As a reminder for the uninitiated, fantasy sports simulate the ownership of a professional sports team. Business intelligence techniques are used for pre-draft preparation and for tracking your fantasy team’s statistical performance during the season in order to make management decisions regarding your roster and lineup.
The aggregate fact tables that I created in my baseball data warehouse delivered the same information available as standard reports from my fantasy league’s website. This allowed me to use the website as an external data source to validate my results, which is commonly referred to as using a “surrogate source of the truth.” However, since I also used the website as the original source of my master, reference, and transaction data, I double-checked my results using other websites.
This is a significant advantage for fantasy sports – there are numerous external data sources that can be used for validation freely available online.
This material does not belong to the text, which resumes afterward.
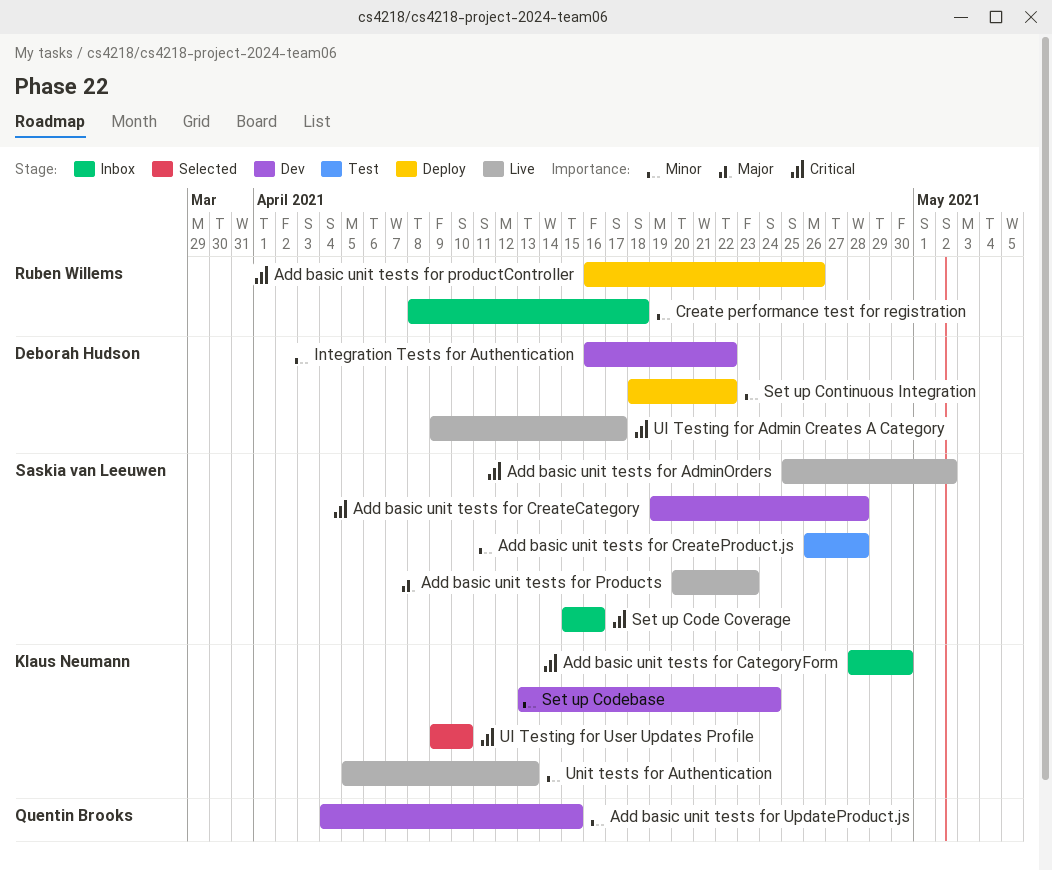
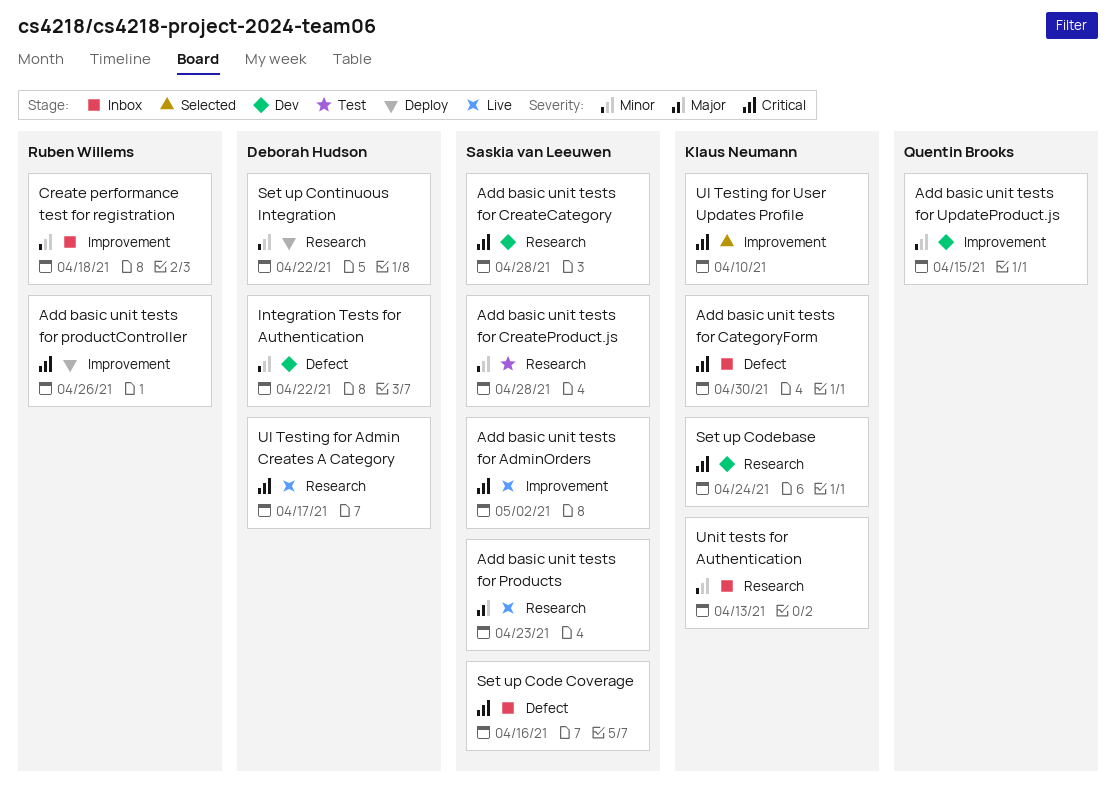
Set up Codebase, priority: Minor -> Critical
Unit tests for Authentication, status: Live -> Inbox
Of course, this wasn’t always the case.
Over 25 years ago when I first started playing fantasy sports, my friends and I had to manually tabulate statistics from newspapers. We migrated to customized computer spreadsheet programs (this was in the days before everyone had PCs with Microsoft Excel – which we eventually used) before the Internet revolution and cloud computing brought the wonderful world of fantasy sports websites that we enjoy today.
Now with just a few mouse clicks, I can run regression analysis to determine whether my next draft pick should be a first baseman predicted to hit 30 home runs or a second baseman predicted to have a .300 batting average and score 100 runs.
I can check my roster for weaknesses in statistics difficult to predict, such as stolen bases and saves. I can track the performances of players I didn’t draft to decide if I want to make a trade, as well as accurately evaluate a potential trade from another owner who claims to be offering players who are having a great year and could help my team be competitive.
Data Quality
In her fantastic book Executing Data Quality Projects: Ten Steps to Quality Data and Trusted Information, Danette McGilvray comprehensively defines all of the data quality dimensions, which include the following most applicable to fantasy sports:
- Accuracy – A measure of the correctness of the content of the data, which requires an authoritative source of reference to be identified and accessible.
- Timeliness and Availability – A measure of the degree to which data are current and available for use as specified and in the time frame in which they are expected.
- Data Coverage – A measure of the availability and comprehensiveness of data compared to the total data universe or population of interest.
- Presentation Quality – A measure of how information is presented to and collected from those who utilize it. Format and appearance support appropriate use of the information.
- Perception, Relevance, and Trust – A measure of the perception of and confidence in the data quality; the importance, value, and relevance of the data to business needs.
Conclusion
I highly doubt that you will see Fantasy League Data Quality coming soon to a fantasy sports website near you. It is just as unlikely that my future blog posts will conclude with “The Mountain Dew Post Game Show” or that I will rename my blog to “OCDQ – The Worldwide Leader in Data Quality” (duh-nuh-nuh, duh-nuh-nuh).
However, fantasy sports are more than just a hobby. They’re a thriving real-world business providing many excellent examples of best practices in action for master data management, data warehousing, and business intelligence – all implemented upon a solid data quality foundation.
So who knows, maybe some Monday night this winter we’ll hear Hank Williams Jr. sing:
“Are you ready for some data quality?”